**WHAT NEEDS TO BE DONE**
There is material below. Print exactly the lines starting at the line with "right eye: (88, 81)" and ending at the line with "right front paw: (371, 167)", ends included, and no others.

**DATA LISTING**
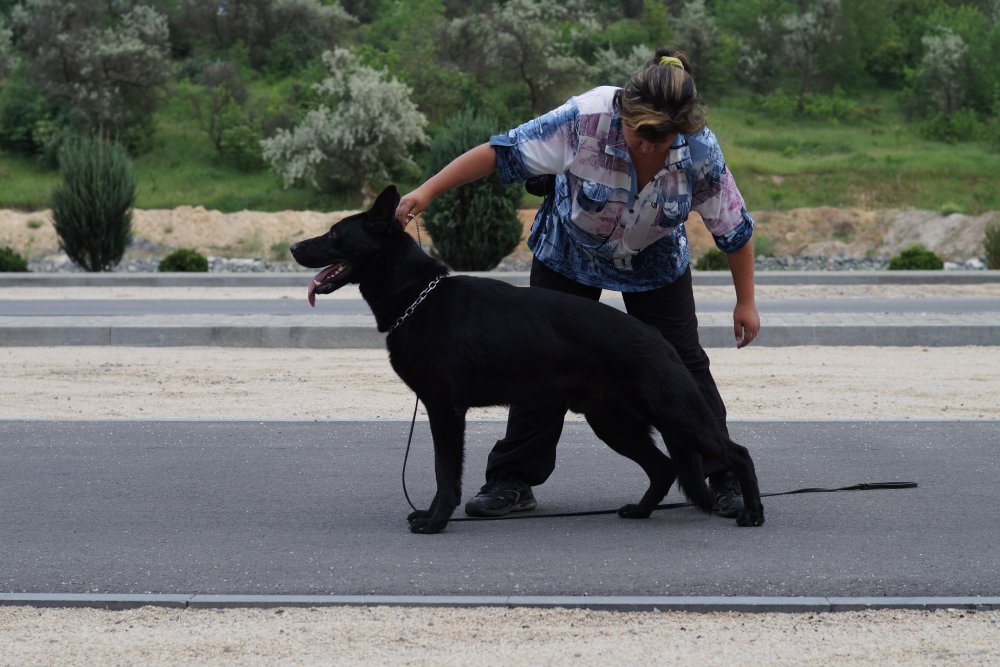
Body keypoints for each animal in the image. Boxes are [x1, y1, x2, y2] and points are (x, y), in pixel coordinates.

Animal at [292, 185, 764, 536]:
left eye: (333, 235)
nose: (295, 247)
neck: (416, 296)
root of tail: (657, 338)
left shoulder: (445, 411)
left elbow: (445, 472)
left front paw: (436, 519)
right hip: (615, 423)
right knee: (664, 467)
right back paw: (642, 511)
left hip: (674, 415)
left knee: (737, 453)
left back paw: (752, 512)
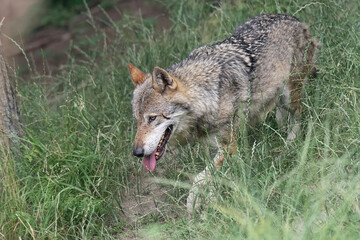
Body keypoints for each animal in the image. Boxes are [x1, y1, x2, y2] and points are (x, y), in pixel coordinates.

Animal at [128, 13, 320, 212]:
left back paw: (290, 143)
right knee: (281, 114)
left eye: (152, 118)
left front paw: (193, 205)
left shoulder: (229, 146)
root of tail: (294, 18)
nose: (137, 152)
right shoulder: (216, 147)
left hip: (290, 96)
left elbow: (199, 179)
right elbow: (212, 178)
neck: (209, 95)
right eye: (137, 120)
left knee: (298, 114)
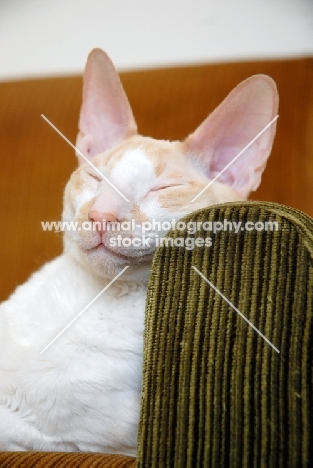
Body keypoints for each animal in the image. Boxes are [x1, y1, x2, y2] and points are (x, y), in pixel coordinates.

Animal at [0, 49, 278, 456]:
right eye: (96, 178)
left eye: (162, 189)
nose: (101, 215)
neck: (90, 299)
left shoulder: (75, 438)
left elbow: (20, 427)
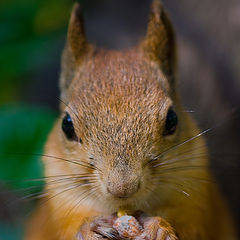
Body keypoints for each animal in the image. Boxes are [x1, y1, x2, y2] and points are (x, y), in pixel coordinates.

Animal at [23, 0, 236, 240]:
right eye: (66, 125)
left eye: (172, 119)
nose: (122, 188)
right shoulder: (60, 203)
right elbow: (64, 228)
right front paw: (89, 228)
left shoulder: (197, 198)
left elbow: (194, 227)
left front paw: (158, 227)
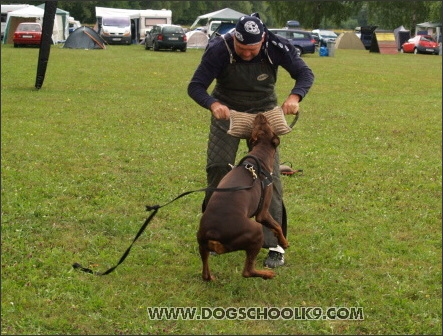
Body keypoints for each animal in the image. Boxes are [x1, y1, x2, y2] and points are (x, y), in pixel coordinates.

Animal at [199, 113, 290, 280]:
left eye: (260, 123)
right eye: (267, 123)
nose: (260, 114)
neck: (259, 155)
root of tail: (213, 234)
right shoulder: (262, 213)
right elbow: (277, 226)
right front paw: (284, 242)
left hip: (202, 244)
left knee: (205, 274)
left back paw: (211, 278)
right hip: (256, 231)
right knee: (247, 271)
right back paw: (267, 274)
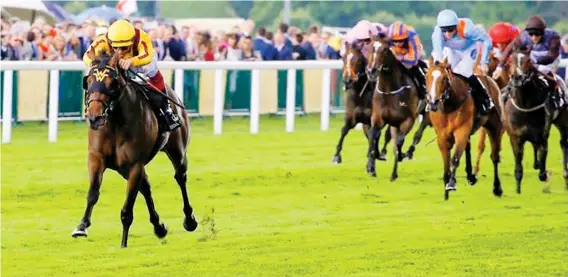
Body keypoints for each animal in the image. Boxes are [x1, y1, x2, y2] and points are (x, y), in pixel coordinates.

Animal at [71, 50, 197, 247]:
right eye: (88, 81)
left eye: (111, 83)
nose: (94, 117)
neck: (115, 124)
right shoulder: (96, 158)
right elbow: (93, 193)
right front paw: (82, 226)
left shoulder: (135, 164)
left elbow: (127, 209)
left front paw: (123, 244)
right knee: (145, 186)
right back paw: (158, 226)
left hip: (177, 150)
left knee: (180, 177)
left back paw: (189, 220)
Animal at [366, 38, 424, 180]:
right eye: (370, 47)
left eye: (385, 50)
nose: (372, 71)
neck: (389, 90)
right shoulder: (378, 117)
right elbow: (374, 136)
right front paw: (371, 167)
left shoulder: (409, 119)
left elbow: (399, 142)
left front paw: (394, 173)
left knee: (418, 132)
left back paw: (407, 153)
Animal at [426, 55, 506, 199]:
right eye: (427, 76)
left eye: (445, 78)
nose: (433, 103)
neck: (450, 105)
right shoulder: (441, 136)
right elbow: (446, 162)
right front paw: (446, 188)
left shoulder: (461, 131)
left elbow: (455, 158)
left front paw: (451, 183)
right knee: (469, 147)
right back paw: (471, 176)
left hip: (495, 127)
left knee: (495, 156)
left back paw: (497, 188)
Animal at [502, 51, 568, 193]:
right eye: (509, 61)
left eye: (528, 61)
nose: (517, 77)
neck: (526, 106)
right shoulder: (515, 138)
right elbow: (518, 168)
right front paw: (518, 190)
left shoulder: (542, 136)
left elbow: (542, 171)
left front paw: (546, 175)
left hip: (562, 122)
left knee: (564, 143)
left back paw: (565, 176)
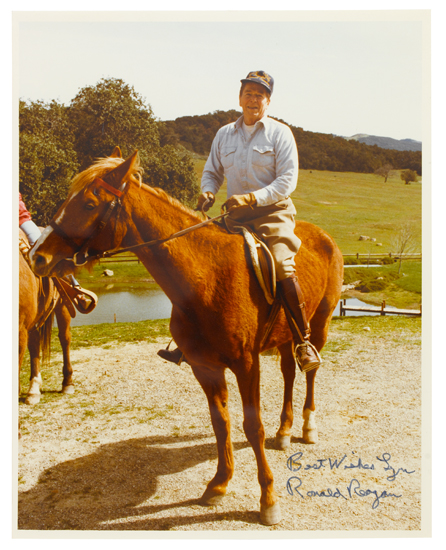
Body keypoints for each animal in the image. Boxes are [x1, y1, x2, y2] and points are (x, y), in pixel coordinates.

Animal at [30, 150, 344, 528]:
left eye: (89, 203)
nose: (37, 256)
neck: (207, 278)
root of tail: (323, 236)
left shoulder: (246, 364)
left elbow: (252, 426)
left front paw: (268, 500)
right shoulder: (204, 367)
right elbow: (221, 424)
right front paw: (219, 484)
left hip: (318, 325)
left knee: (309, 372)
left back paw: (307, 427)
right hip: (286, 337)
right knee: (287, 374)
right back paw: (284, 431)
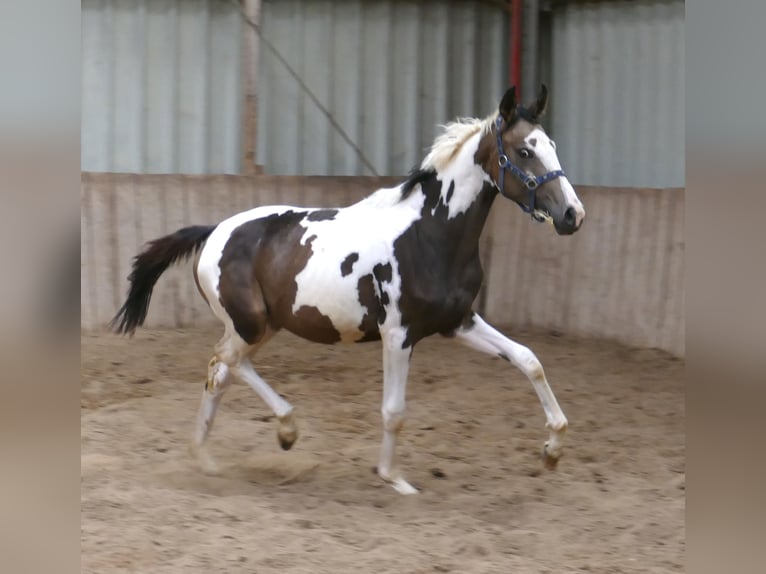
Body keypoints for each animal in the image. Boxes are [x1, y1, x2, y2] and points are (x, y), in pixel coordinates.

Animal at [111, 85, 585, 495]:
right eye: (524, 151)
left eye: (553, 145)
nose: (572, 215)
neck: (430, 234)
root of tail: (213, 232)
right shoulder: (398, 335)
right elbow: (394, 411)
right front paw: (394, 478)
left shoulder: (459, 322)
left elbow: (529, 360)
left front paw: (552, 450)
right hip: (250, 324)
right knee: (226, 361)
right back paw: (285, 429)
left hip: (263, 327)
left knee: (220, 371)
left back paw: (207, 457)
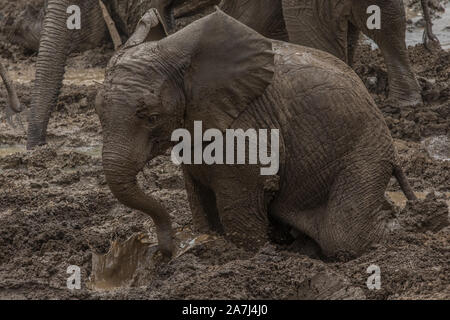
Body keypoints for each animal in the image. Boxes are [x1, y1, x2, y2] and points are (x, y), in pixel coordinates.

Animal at [96, 10, 416, 258]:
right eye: (98, 114)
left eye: (151, 118)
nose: (166, 251)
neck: (175, 50)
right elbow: (198, 193)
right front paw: (210, 240)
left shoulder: (245, 119)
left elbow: (242, 191)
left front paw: (249, 257)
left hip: (366, 152)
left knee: (342, 236)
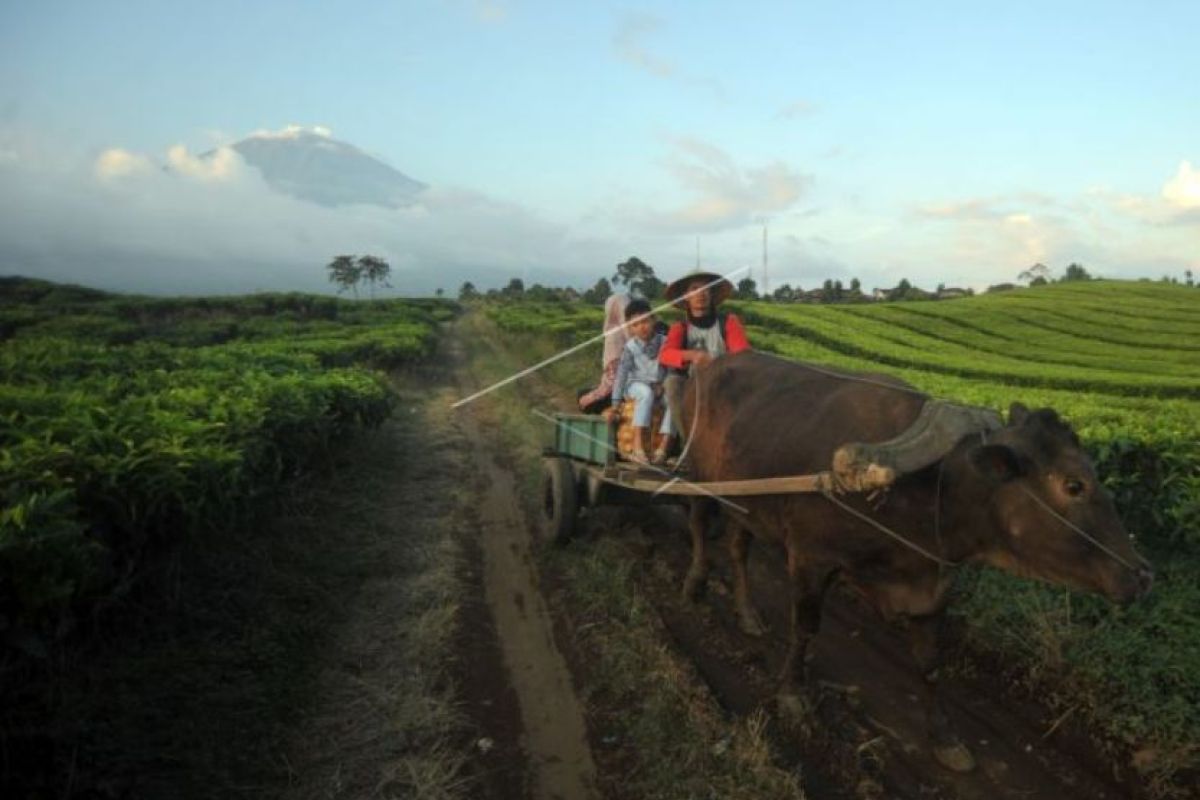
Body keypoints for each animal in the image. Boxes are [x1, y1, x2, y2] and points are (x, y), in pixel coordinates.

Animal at [676, 347, 1152, 767]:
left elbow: (930, 664)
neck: (930, 489)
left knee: (738, 548)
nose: (1141, 574)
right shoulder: (811, 558)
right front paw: (793, 693)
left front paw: (944, 737)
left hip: (746, 502)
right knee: (699, 525)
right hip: (698, 475)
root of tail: (710, 366)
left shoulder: (932, 591)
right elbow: (805, 629)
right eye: (1074, 485)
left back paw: (746, 612)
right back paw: (695, 583)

**RESULT FOR THIS TASK**
right eye: (88, 81)
left eye: (111, 83)
nose: (94, 117)
neck: (115, 124)
right shoulder: (96, 158)
right elbow: (93, 193)
right front paw: (82, 226)
left shoulder: (135, 164)
left elbow: (127, 209)
left front paw: (123, 244)
right knee: (145, 186)
right back paw: (158, 226)
left hip: (177, 150)
left knee: (180, 177)
left back paw: (189, 220)
Animal at [366, 38, 424, 180]:
right eye: (370, 47)
left eye: (385, 50)
nose: (372, 71)
neck: (389, 90)
right shoulder: (378, 117)
right elbow: (374, 136)
right front paw: (371, 167)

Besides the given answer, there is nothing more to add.